Can label smoothing be used for multi-label images?

I am a student who finished Part 1 and am interested in applying label smoothing to a problem. I saw that it was taught in Part 2 so figured this would be a good place to ask my question.

I was wondering though if label smoothing can be applied to multi-label problems. In addition, typically, as I read about label smoothing online, it seems that they usually are replacing the labels with the smoothed labels, but that is done in the loss function, correct?

See discussion in this thread: https://forums.fast.ai/t/is-label-smoothing-off-by-eps-n/44290

1 Like

Thanks so much for your response!

It seems based on this post it was possible to try label smoothing with multi-label:

However, he was saying it did not add to 1, which seems to be important to match it up with the probabilities.

Would it make sense to set the labels to \frac{1-\epsilon}{n} for those labeled 1 and \frac{\epsilon}{N-n} for those labeled 0 where n is the number of positive labels per data point?

In terms of loss for each data point with n labels that are one-hot encoded, it would be:

\sum_i\frac{(1-\frac{N-n}{N}\epsilon)}{n}(-\log(p_i)) + \sum_{j \neq i} \frac{\epsilon}{N}(-\log(p_j))

where i are the positive labels.

Does this seem correct?

1 Like

Coming back to this, I realized I didn’t simplify it like was done for regular multi-label. Here is the simplified version:
\begin{aligned} (1-\epsilon)\sum_i (-\frac{\log p_i }{n} ) + \frac{\epsilon}{N} \sum (-\log p_i) \end{aligned}

where the last term is the full cross entropy over the entire dataset.

I am unsure how to implement this. I see in the notebook there is a loss = reduce_loss(-log_preds.sum(dim=-1), self.reduction) and also nll = F.nll_loss(log_preds, target, reduction=self.reduction). The output seems to be lin_comb(loss/c, nll, self.ε) so that would be self.ε * loss/c + (1- self.ε)*nll

Is nll the cross-entropy of the entire dataset, because then shouldn’t it be multiplied by self.ε instead of (1- self.ε)?

1 Like

Did you ever manage to implement label smoothing on multi-label?

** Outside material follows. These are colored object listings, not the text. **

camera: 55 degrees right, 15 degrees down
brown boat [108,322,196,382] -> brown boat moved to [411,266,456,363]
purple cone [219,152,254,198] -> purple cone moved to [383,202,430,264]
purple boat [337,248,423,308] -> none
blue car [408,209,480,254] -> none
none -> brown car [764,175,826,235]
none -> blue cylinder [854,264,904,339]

Would love to see it if so :slight_smile:

Unfortunately not. I think I wasn’t able to get the math to work up in an intuitive sense like it did for single-label, and also I think I had some problems during empirical tests.

However, since a couple other people have also asked about this, I might look into this again soon.

2 Likes

Ah alright – I might do the same then. Let me know if you figure anything out!

Did you manage to implement label smoothing for multi-label images?

Hi,

I don’t understand why the labels should sum up to one in a multi-label scenario, as they are usually not summing up to one anyway. Further, can’t we simply modify the labels by a smoothing factor and use the new targets in a BCEWithLogitsLoss?

For example, assuming that the labels do not have to add up to one, we can modify the labels such that the 1’s become 1-e and the 0’s become 0+e. I implemented this logic in the following Callback (In my scenario I worked with a Callback rather than a new loss function because I wanted to compare the effect of label smoothing on my BCWithLogitsLoss on the validation set):

class MultiLabelSmoothingCallback(Callback):
    def __init__(self, learn:Learner, ε:float=0.05):
        super().__init__()
        self.ε = ε
    
    def before_backward(self, **kwargs):
        labels = self.yb[0].detach().clone()
        for i, x in enumerate(labels):
            labels[i] = torch.where(x==1.0, 1.0-self.ε, self.ε)
        smoothed_criterion = nn.BCEWithLogitsLoss()(self.pred, labels)
        return {‘last_loss’: smoothed_criterion}

WDYT?